David Zwirner is pleased to present an exhibition of recent paintings and pastels by Lisa Yuskavage, on view at 533 West 19th Street in New York.

Yuskavage's works merge popular culture and a deep engagement with the history of art. Widely associated with a re-emergence of the figurative in contemporary painting, she has always maintained the primacy of color, with her narratives intricately based in her use of paint. In this new selection of works, atonal and prismatic spectrums appear as personifications of themselves, and her characters become like embodiments of various tones.

The exhibition takes its conceptual and chronological point of departure in Hippies, a painting from 2013 of five intersecting nudes. Behind a pale woman, four male figures fan out from her on either side, almost like a Hindu deity, each a different hue. The rainbow-like effect is reminiscent of the cangiantismo technique advanced in the Renaissance, in which tonal variations were used to indicate the presence of the supernatural in otherwise realistic subject matter. The effect is achieved against a muted, neutral background–here a dark landscape–where grisaille, an almost monochrome color scheme, is applied.

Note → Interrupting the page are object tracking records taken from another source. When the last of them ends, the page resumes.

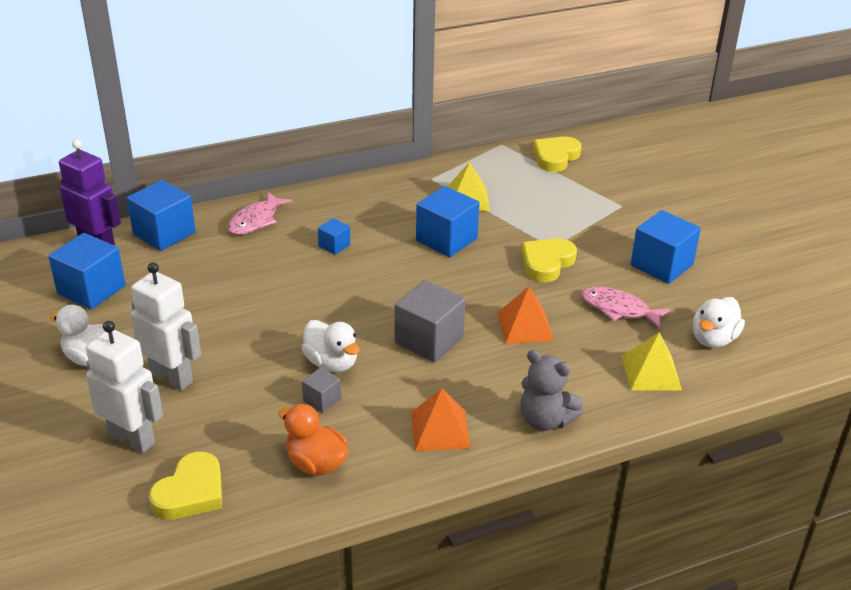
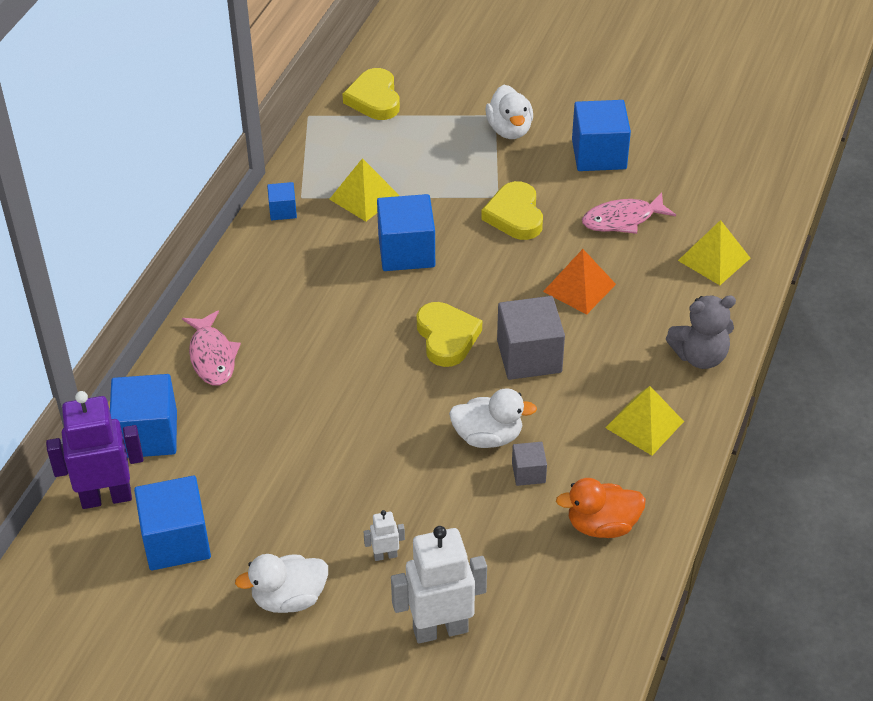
camera: 45 degrees left, 10 degrees up
white robot [131,262,201,391] -> white robot [364,510,405,561], size x0.45
yellow heart [149,452,222,520] -> yellow heart moved to [417,302,482,367]
blue cube [318,218,350,255] -> blue cube moved to [267,182,297,220]
orange pyramid [411,388,470,451] -> yellow pyramid [605,386,684,455]
white duck [693,297,745,348] -> white duck moved to [485,85,533,139]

The unification of the five figures has an otherworldly feel, as if they are manifestations of the same character. Yet, rather than representing a bold shift within Yuskavage's practice, this merging of male and female reinforces the complexities inherent within her previous, all female cast, where a straightforward understanding of the woman as the object of a male gaze was complicated by her simultaneous role as the aggressor.

Leading on from Hippies, a group of three-quarter portraits expands the dual, contrasting use of cangiantismo and grisaille, each work imagining its male or female figure through spectral color and its gray contrast. Yuskavage has referred to them as incubi and succubi–folkloric demons who exist to seduce–and their provocative appearances seem permeated with a sense of the ethereal. Dude Looks Like Jesus continues the subcultural theme introduced in Hippies, and is based on one of the characters behind the female lead. The artist presents the nude against a silvery background whose emptiness contrasts with his empathetic, saddened expression. The classic pose coupled with the invocations to Christianity recall the art-historical genre of the nude, which for centuries was shrouded as religious subject matter. In particular, the composition forms a visual parallel to Albrecht Dürer’s unprecedented Self-portrait in the Nude (c. 1509), as well as to his imitation of Christ in another self-portrait from 1500.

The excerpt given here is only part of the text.